Justice Nisar was so aggressive — he got the Punjab chief minister to apologise in court for incorrectly transferring a police officer — people thought he was “put on the job” by the most powerful institution of the country, the army. Earlier, Chief Justice Iftikhar Muhammad Chaudhry had covered himself with suo motu glory and was mentioned in the Guinness Book for initiating 6,000 such cases while backlogs accumulated — Rasheed Rizvi, a retired judge of the Sindh High Court, said on television that Justice Nisar actually beat Justice Chaudhry’s Guinness Book record.
After Justice Nisar started interfering in the executive and addressing “the people” directly on TV and launching fund-raising campaigns, he started looking funny. Some judges reacted, one went to his hometown Peshawar after retirement and told the lawyers there that what was happening in Pakistan was not normal judicial process. Another judge, who was retiring, refused to attend the farewell dinner arranged by the court but no one read the message. Then the bombshell came from the Islamabad High Court.
On July 21, 2018, Justice Shaukat Aziz Siddiqui told the Islamabad bar that the army was dictating terms to the judiciary and that the current activism was nothing but a kind of “indirect” conduct of justice. He told the lawyers: “The ISI had approached Islamabad Chief Justice Muhammad Anwar Khan Kasi and said: We don’t want Nawaz Sharif and his daughter to be allowed to come out of the prison until the July 25 elections. Do not include Shaukat Aziz Siddiqui on the bench hearing Sharifs’ appeals.” Siddiqui stated in public that both the high and supreme courts were taking orders from the army. Needless to say, he was quickly dismissed from service through the Supreme Judicial Council.
The highly-regarded Justice Faez Isa, sitting on a Supreme Court bench with his boss, objected to the overly “activist” nature of the case they were hearing.

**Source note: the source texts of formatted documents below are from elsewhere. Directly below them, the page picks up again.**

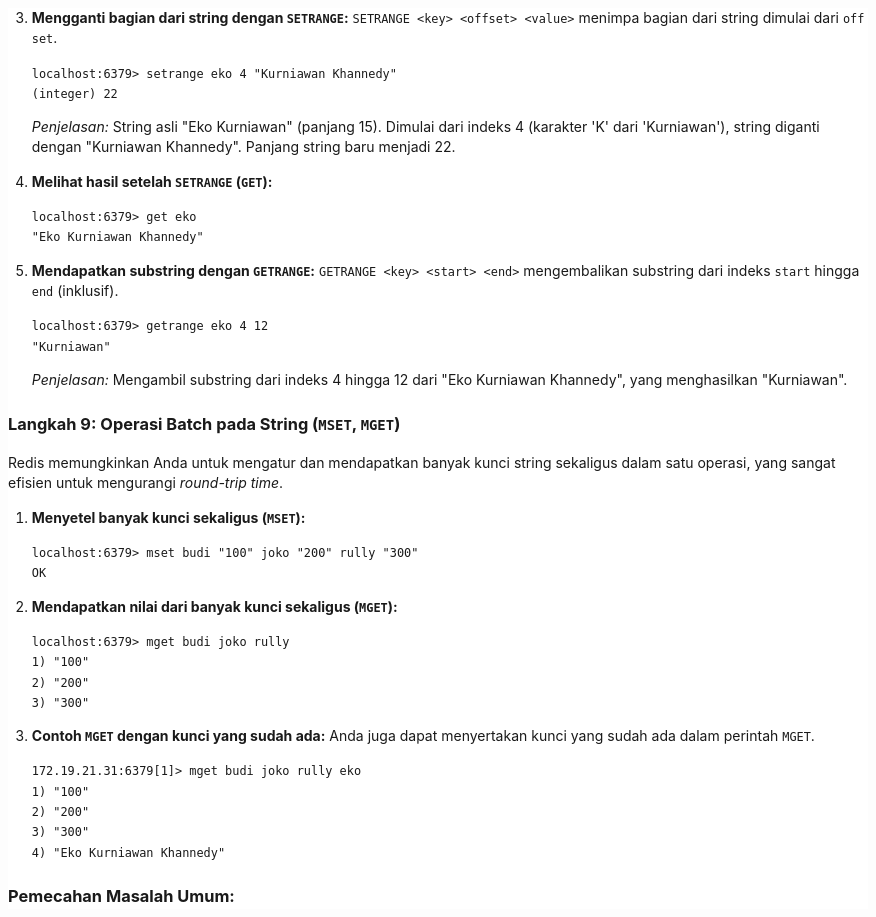 3.  **Mengganti bagian dari string dengan `SETRANGE`:**
    `SETRANGE <key> <offset> <value>` menimpa bagian dari string dimulai dari `offset`.
    ```
    localhost:6379> setrange eko 4 "Kurniawan Khannedy"
    (integer) 22
    ```
    *Penjelasan:* String asli "Eko Kurniawan" (panjang 15). Dimulai dari indeks 4 (karakter 'K' dari 'Kurniawan'), string diganti dengan "Kurniawan Khannedy". Panjang string baru menjadi 22.

4.  **Melihat hasil setelah `SETRANGE` (`GET`):**
    ```
    localhost:6379> get eko
    "Eko Kurniawan Khannedy"
    ```

5.  **Mendapatkan substring dengan `GETRANGE`:**
    `GETRANGE <key> <start> <end>` mengembalikan substring dari indeks `start` hingga `end` (inklusif).
    ```
    localhost:6379> getrange eko 4 12
    "Kurniawan"
    ```
    *Penjelasan:* Mengambil substring dari indeks 4 hingga 12 dari "Eko Kurniawan Khannedy", yang menghasilkan "Kurniawan".

### Langkah 9: Operasi Batch pada String (`MSET`, `MGET`)

Redis memungkinkan Anda untuk mengatur dan mendapatkan banyak kunci string sekaligus dalam satu operasi, yang sangat efisien untuk mengurangi *round-trip time*.

1.  **Menyetel banyak kunci sekaligus (`MSET`):**
    ```
    localhost:6379> mset budi "100" joko "200" rully "300"
    OK
    ```

2.  **Mendapatkan nilai dari banyak kunci sekaligus (`MGET`):**
    ```
    localhost:6379> mget budi joko rully
    1) "100"
    2) "200"
    3) "300"
    ```

3.  **Contoh `MGET` dengan kunci yang sudah ada:**
    Anda juga dapat menyertakan kunci yang sudah ada dalam perintah `MGET`.
    ```
    172.19.21.31:6379[1]> mget budi joko rully eko
    1) "100"
    2) "200"
    3) "300"
    4) "Eko Kurniawan Khannedy"
    ```

### Pemecahan Masalah Umum:
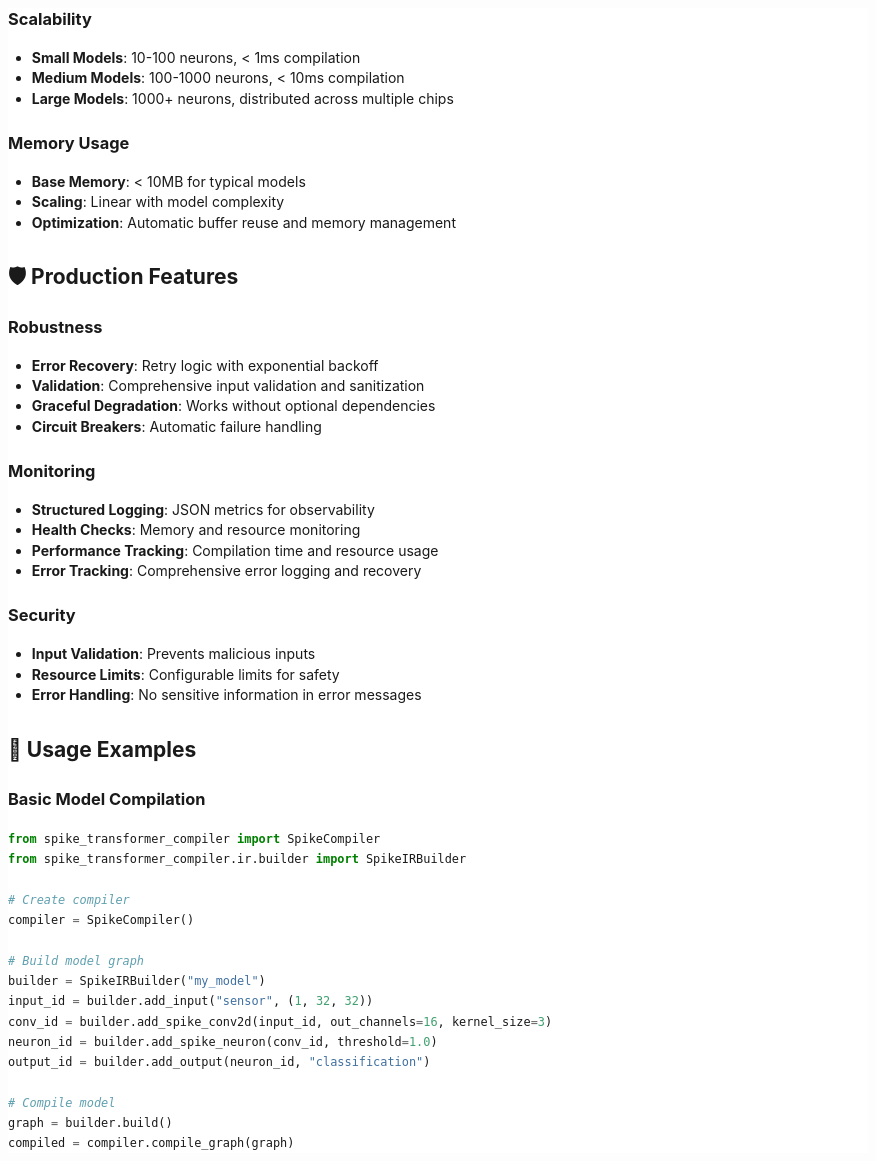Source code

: ### Scalability
- **Small Models**: 10-100 neurons, < 1ms compilation
- **Medium Models**: 100-1000 neurons, < 10ms compilation  
- **Large Models**: 1000+ neurons, distributed across multiple chips

### Memory Usage
- **Base Memory**: < 10MB for typical models
- **Scaling**: Linear with model complexity
- **Optimization**: Automatic buffer reuse and memory management

## 🛡️ Production Features

### Robustness
- **Error Recovery**: Retry logic with exponential backoff
- **Validation**: Comprehensive input validation and sanitization
- **Graceful Degradation**: Works without optional dependencies
- **Circuit Breakers**: Automatic failure handling

### Monitoring
- **Structured Logging**: JSON metrics for observability
- **Health Checks**: Memory and resource monitoring
- **Performance Tracking**: Compilation time and resource usage
- **Error Tracking**: Comprehensive error logging and recovery

### Security
- **Input Validation**: Prevents malicious inputs
- **Resource Limits**: Configurable limits for safety
- **Error Handling**: No sensitive information in error messages

## 🚀 Usage Examples

### Basic Model Compilation
```python
from spike_transformer_compiler import SpikeCompiler
from spike_transformer_compiler.ir.builder import SpikeIRBuilder

# Create compiler
compiler = SpikeCompiler()

# Build model graph
builder = SpikeIRBuilder("my_model")
input_id = builder.add_input("sensor", (1, 32, 32))
conv_id = builder.add_spike_conv2d(input_id, out_channels=16, kernel_size=3)
neuron_id = builder.add_spike_neuron(conv_id, threshold=1.0)
output_id = builder.add_output(neuron_id, "classification")

# Compile model
graph = builder.build()
compiled = compiler.compile_graph(graph)
```
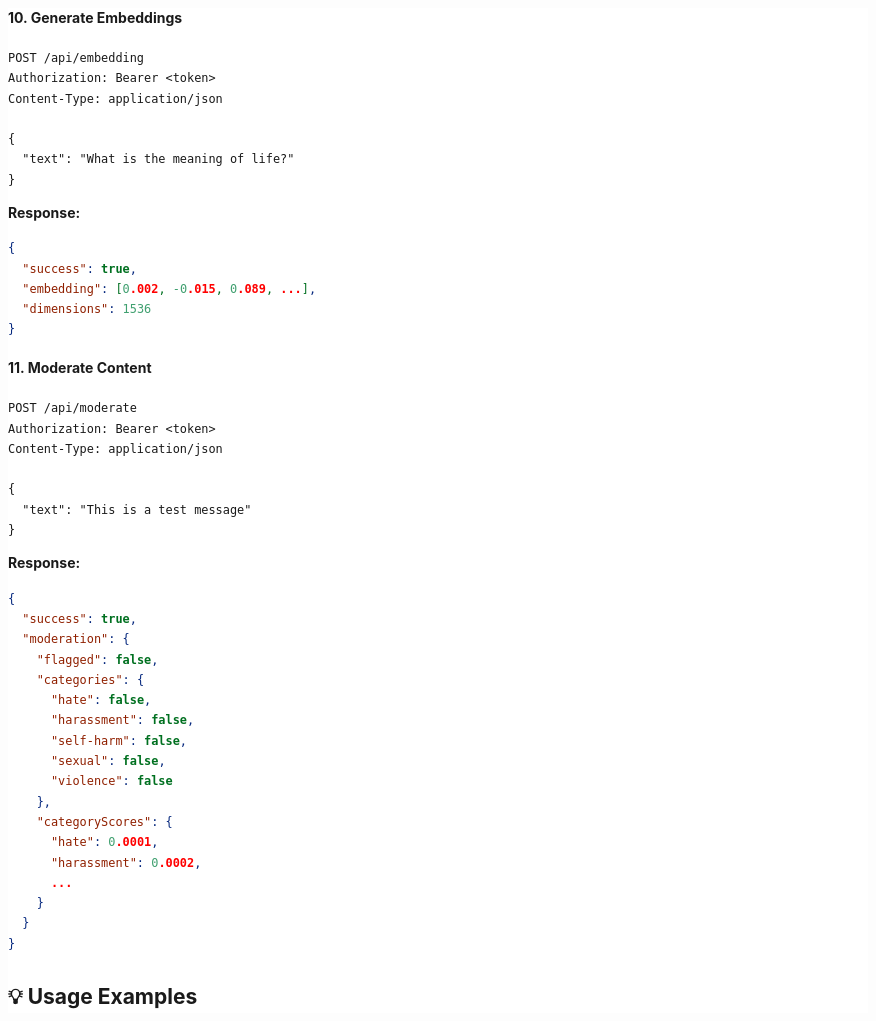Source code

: #### 10. Generate Embeddings
```http
POST /api/embedding
Authorization: Bearer <token>
Content-Type: application/json

{
  "text": "What is the meaning of life?"
}
```

**Response:**
```json
{
  "success": true,
  "embedding": [0.002, -0.015, 0.089, ...],
  "dimensions": 1536
}
```

#### 11. Moderate Content
```http
POST /api/moderate
Authorization: Bearer <token>
Content-Type: application/json

{
  "text": "This is a test message"
}
```

**Response:**
```json
{
  "success": true,
  "moderation": {
    "flagged": false,
    "categories": {
      "hate": false,
      "harassment": false,
      "self-harm": false,
      "sexual": false,
      "violence": false
    },
    "categoryScores": {
      "hate": 0.0001,
      "harassment": 0.0002,
      ...
    }
  }
}
```

## 💡 Usage Examples
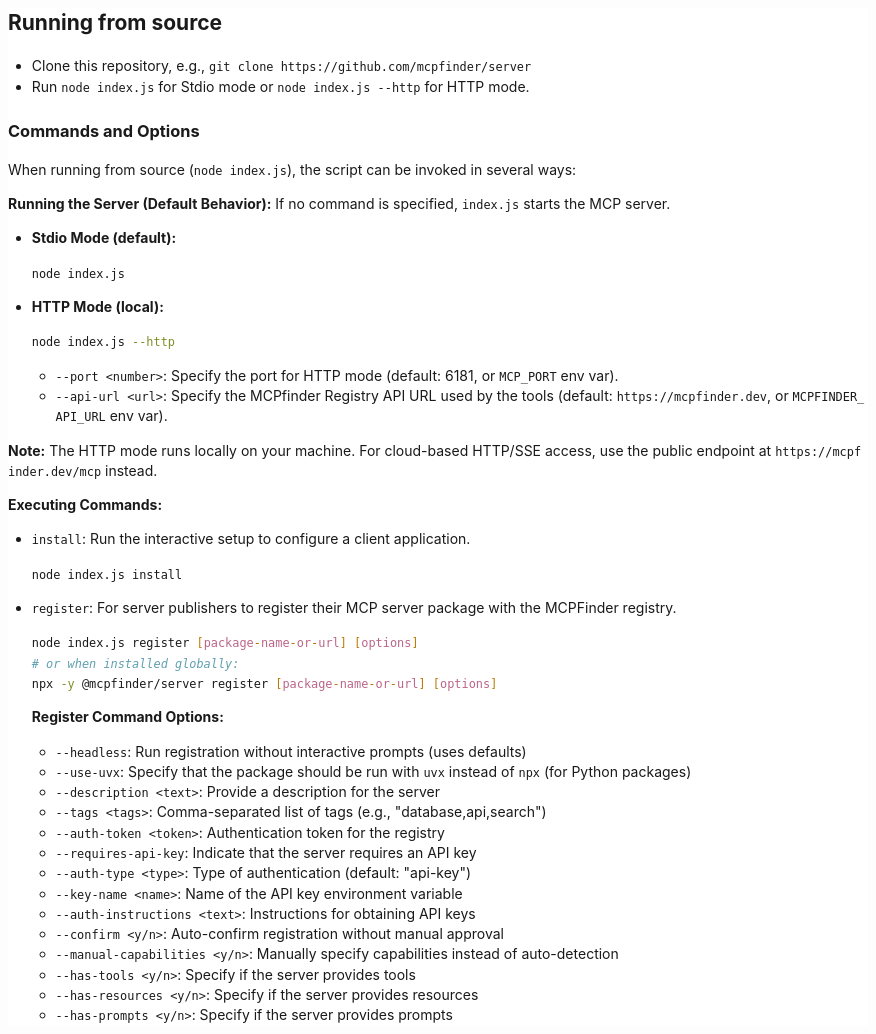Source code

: ## Running from source

*   Clone this repository, e.g., `git clone https://github.com/mcpfinder/server`
*   Run `node index.js` for Stdio mode or `node index.js --http` for HTTP mode.

### Commands and Options

When running from source (`node index.js`), the script can be invoked in several ways:

**Running the Server (Default Behavior):**
If no command is specified, `index.js` starts the MCP server.
*   **Stdio Mode (default):**
    ```bash
    node index.js
    ```
*   **HTTP Mode (local):**
    ```bash
    node index.js --http
    ```
    *   `--port <number>`: Specify the port for HTTP mode (default: 6181, or `MCP_PORT` env var).
    *   `--api-url <url>`: Specify the MCPfinder Registry API URL used by the tools (default: `https://mcpfinder.dev`, or `MCPFINDER_API_URL` env var).

**Note:** The HTTP mode runs locally on your machine. For cloud-based HTTP/SSE access, use the public endpoint at `https://mcpfinder.dev/mcp` instead.

**Executing Commands:**
*   `install`: Run the interactive setup to configure a client application.
    ```bash
    node index.js install
    ```
*   `register`: For server publishers to register their MCP server package with the MCPFinder registry.
    ```bash
    node index.js register [package-name-or-url] [options]
    # or when installed globally:
    npx -y @mcpfinder/server register [package-name-or-url] [options]
    ```
    
    **Register Command Options:**
    - `--headless`: Run registration without interactive prompts (uses defaults)
    - `--use-uvx`: Specify that the package should be run with `uvx` instead of `npx` (for Python packages)
    - `--description <text>`: Provide a description for the server
    - `--tags <tags>`: Comma-separated list of tags (e.g., "database,api,search")
    - `--auth-token <token>`: Authentication token for the registry
    - `--requires-api-key`: Indicate that the server requires an API key
    - `--auth-type <type>`: Type of authentication (default: "api-key")
    - `--key-name <name>`: Name of the API key environment variable
    - `--auth-instructions <text>`: Instructions for obtaining API keys
    - `--confirm <y/n>`: Auto-confirm registration without manual approval
    - `--manual-capabilities <y/n>`: Manually specify capabilities instead of auto-detection
    - `--has-tools <y/n>`: Specify if the server provides tools
    - `--has-resources <y/n>`: Specify if the server provides resources
    - `--has-prompts <y/n>`: Specify if the server provides prompts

Chief Justice Nisar lost his cool, walked out of the bench, and announced its “re-composition” by removing Justice Isa from it. Silent while this was happening, the other judge on the bench, Justice Mansoor Ali Shah, declared in writing that the chief justice was wrong in breaking the bench in mid-hearing.


A “populist” judge often becomes popular. People loved Justice Nisar for breaking the red tape and reaching down to them like the Caliphs of Baghdad in the heyday of Islam. Herald magazine chose him as Person of the Year in 2018. “Justice Nisar frequently raided hospitals, not just to check the quality of the medical care they provide but also to see how some under-trial politicians were being kept there. He was enraged to find them living in luxury. He also hauled mineral water companies to court, telling them to pay for the water they were extracting from the ground. His single most significant initiative, however, has been his untiring championing of the construction of at least two large dams in the country.